» Problem description:
Recast the text lines from the rows below as a Markdown table with two columns, n for the line number and Line for the text, and skip any blank lines. Leave the pictures out of the answer.

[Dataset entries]

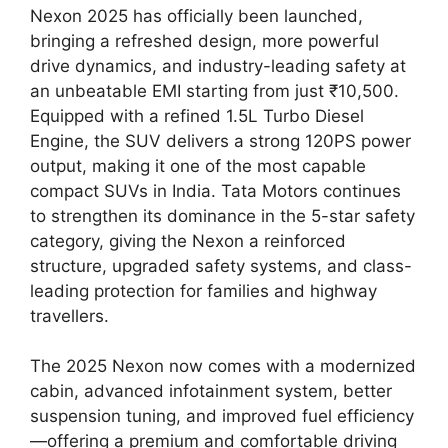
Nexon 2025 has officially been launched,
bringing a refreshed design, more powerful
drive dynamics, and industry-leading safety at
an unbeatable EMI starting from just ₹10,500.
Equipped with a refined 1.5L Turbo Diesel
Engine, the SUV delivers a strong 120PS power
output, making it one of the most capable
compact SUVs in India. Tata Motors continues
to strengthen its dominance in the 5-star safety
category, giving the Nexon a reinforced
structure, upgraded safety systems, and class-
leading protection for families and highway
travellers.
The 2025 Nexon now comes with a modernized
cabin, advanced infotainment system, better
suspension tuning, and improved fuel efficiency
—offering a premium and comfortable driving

» Result below:
| n | Line |
|---|---|
| 1 | Nexon 2025 has officially been launched, |
| 2 | bringing a refreshed design, more powerful |
| 3 | drive dynamics, and industry-leading safety at |
| 4 | an unbeatable EMI starting from just ₹10,500. |
| 5 | Equipped with a refined 1.5L Turbo Diesel |
| 6 | Engine, the SUV delivers a strong 120PS power |
| 7 | output, making it one of the most capable |
| 8 | compact SUVs in India. Tata Motors continues |
| 9 | to strengthen its dominance in the 5-star safety |
| 10 | category, giving the Nexon a reinforced |
| 11 | structure, upgraded safety systems, and class- |
| 12 | leading protection for families and highway |
| 13 | travellers. |
| 14 | The 2025 Nexon now comes with a modernized |
| 15 | cabin, advanced infotainment system, better |
| 16 | suspension tuning, and improved fuel efficiency |
| 17 | —offering a premium and comfortable driving |